The expected output is each line below containing "depth", copied in full.

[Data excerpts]
◇ ◇ ◇
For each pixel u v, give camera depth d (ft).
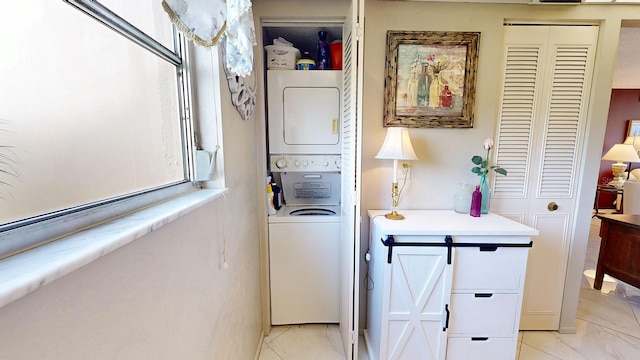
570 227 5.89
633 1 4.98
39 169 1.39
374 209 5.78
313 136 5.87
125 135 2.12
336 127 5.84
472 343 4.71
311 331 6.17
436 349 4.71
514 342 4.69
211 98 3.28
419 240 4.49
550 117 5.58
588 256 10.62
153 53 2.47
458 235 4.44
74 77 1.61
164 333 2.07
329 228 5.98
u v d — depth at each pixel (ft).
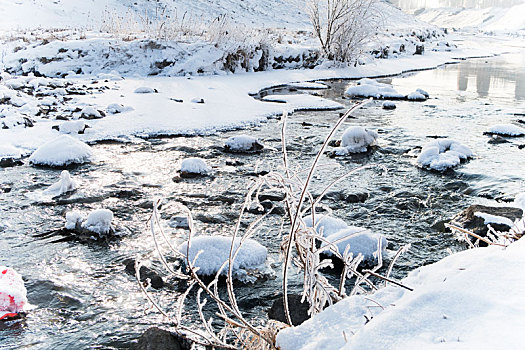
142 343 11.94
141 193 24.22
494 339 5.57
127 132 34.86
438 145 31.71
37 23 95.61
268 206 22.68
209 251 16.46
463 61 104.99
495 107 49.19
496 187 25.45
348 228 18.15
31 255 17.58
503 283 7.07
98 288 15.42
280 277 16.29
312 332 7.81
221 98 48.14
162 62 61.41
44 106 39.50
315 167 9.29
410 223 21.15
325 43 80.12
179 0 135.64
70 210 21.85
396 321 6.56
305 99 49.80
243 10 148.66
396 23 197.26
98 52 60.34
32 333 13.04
◇ ◇ ◇
▶ **OUTPUT OF THE EXERCISE**
For each pixel u v, give camera depth d (ft).
u v d — depth at each pixel (ft).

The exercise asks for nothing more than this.